Наконец Сизов решил пойти по второму адресу. Без труда разыскав дом, он поднялся по лестнице на второй этаж и постучал. Дверь открыла женщина лет тридцати.

- Надежда Васильевна? - спросил Сизов.

- Я. Что вам нужно?

- Я хотел бы повидать Николая Сергеевича Петровцева, - своим обычным голосом сказал Сизов.

- Его нет.

- Когда он будет?

- Не знаю.

Хотя женщина старалась казаться спокойной, в её глазах блеснули слезы.

- Где же он? - тихо, с тревогой спросил Сизов, почувствовав что-то неладное.

- Это вы можете узнать... в контрразведке.

- Он арестован? - тихо спросил Сизов.

Женщина ничего не ответила. Она стояла, придерживаясь за косяк двери, и испытующе смотрела на незнакомого бородатого человека в крестьянском полушубке. Его речь, совсем не похожая на крестьянскую, не соответствовала внешнему виду.

- Вы знакомы с Николаем? - спросила она.

- Нет. Но я надеялся его увидеть.

Женщина достала платок, вытерла глаза. Но слезы вдруг снова показались на глазах, и она отвернулась.

- Он не один, - едва сдерживая рыдание, сказала она. - Многих арестовали. И каждый день берут. Как страшно...

Сизову хотелось успокоить эту женщину, хоть чем-нибудь облегчить её горе.

- Мужайтесь, Надежда Васильевна, - сказал он. - Будем верить, что Николай Сергеевич скоро вернётся.

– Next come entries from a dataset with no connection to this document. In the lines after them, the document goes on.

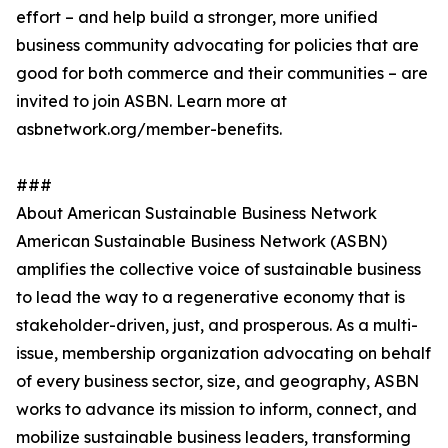
effort – and help build a stronger, more unified
business community advocating for policies that are
good for both commerce and their communities – are
invited to join ASBN. Learn more at
asbnetwork.org/member-benefits.
###
About American Sustainable Business Network
American Sustainable Business Network (ASBN)
amplifies the collective voice of sustainable business
to lead the way to a regenerative economy that is
stakeholder-driven, just, and prosperous. As a multi-
issue, membership organization advocating on behalf
of every business sector, size, and geography, ASBN
works to advance its mission to inform, connect, and
mobilize sustainable business leaders, transforming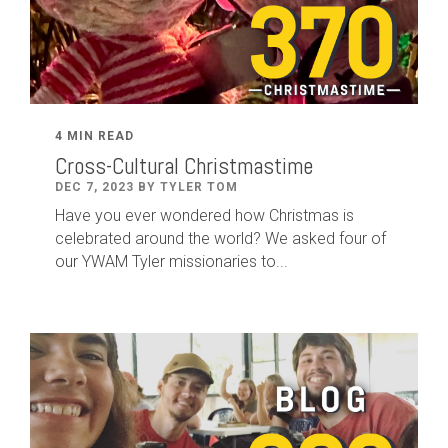
4 MIN READ
Cross-Cultural Christmastime
DEC 7, 2023 BY TYLER TOM
Have you ever wondered how Christmas is
celebrated around the world? We asked four of
our YWAM Tyler missionaries to...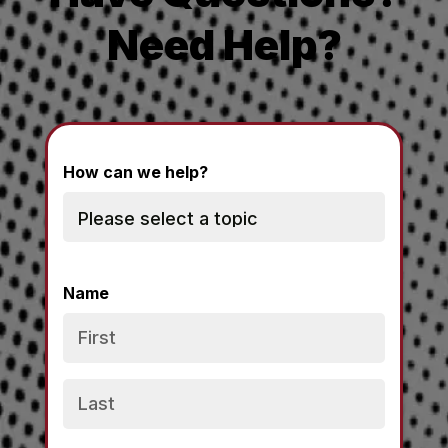
Need Help?
How can we help?
Name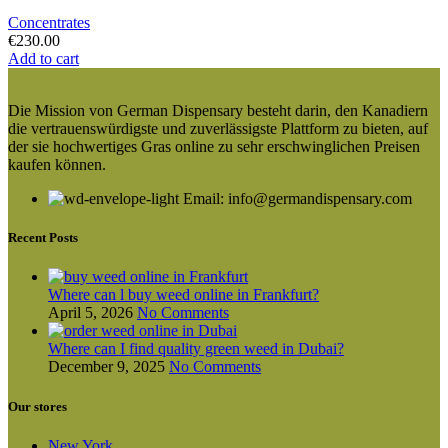
Concentrates
€
230.00
Add to cart
Die Mission von German Dispensary besteht darin, den Kanadiern
die vertrauenswürdigste und zuverlässigste Plattform zu bieten, auf
der sie hochwertiges Gras online zu sehr erschwinglichen Preisen
kaufen können.
Email: info@germandispensary.com
Recent Posts
Where can l buy weed online in Frankfurt?
April 5, 2026
No Comments
Where can I find quality green weed in Dubai?
December 9, 2025
No Comments
Our stores
New York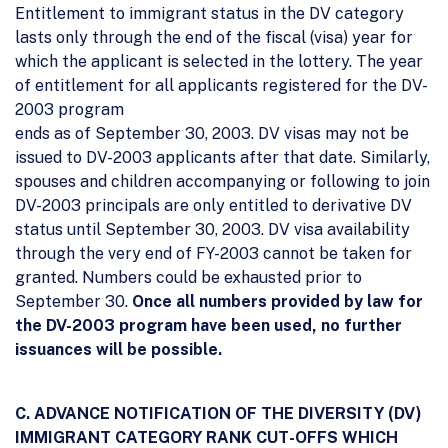
Entitlement to immigrant status in the DV category
lasts only through the end of the fiscal (visa) year for
which the applicant is selected in the lottery. The year
of entitlement for all applicants registered for the DV-
2003 program
ends as of September 30, 2003. DV visas may not be
issued to DV-2003 applicants after that date. Similarly,
spouses and children accompanying or following to join
DV-2003 principals are only entitled to derivative DV
status until September 30, 2003. DV visa availability
through the very end of FY-2003 cannot be taken for
granted. Numbers could be exhausted prior to
September 30.
Once all numbers provided by law for
the DV-2003 program have been used, no further
issuances will be possible.
C. ADVANCE NOTIFICATION OF THE DIVERSITY (DV)
IMMIGRANT CATEGORY RANK CUT-OFFS WHICH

Она доверчиво посмотрела Сизову в глаза и спросила:

- Далеко наши?

- Недалеко. И мы готовимся к наступлению.

Надежда Васильевна снова вытерла глаза платком.

- Я бы пригласила вас домой, но боюсь, что за домом следят. Будьте осторожны!

- Нет, нет, - ответил Сизов. - Я понимаю. Скажите, вы не слыхали такую фамилию - Грушин?

- Андрюша? Конечно.

- Где его найти?

- Он живёт в Кузнечихе, но где - точно сказать не могу. А работает он в казармах столяром. Вы его знаете?

- Нет. И его не знаю. Но постараюсь найти. Извините, Надежда Васильевна. Не отчаивайтесь и надейтесь!

Он пожал ей руку и вышел. И снова пошёл крестьянин по улице, неуклюжий в своём овчинном полушубке, робкий с виду, но сильный и решительный в стремлении к своей цели.

Нужно было искать Андрея Грушина - столяра архангелогородских казарм.

У городской тюрьмы Сизов увидел толпу женщин. Вероятно, это были жёны и матери заключённых, пришедшие сюда в надежде увидеть своих мужей и сыновей. Сизову вдруг захотелось подойти к этим женщинам и сказать им хорошие слова, ободрить их, вселить веру в будущее. Но он не мог этого сделать, и ему, мужественному человеку, стало горько и обидно за своё бессилие в эту минуту.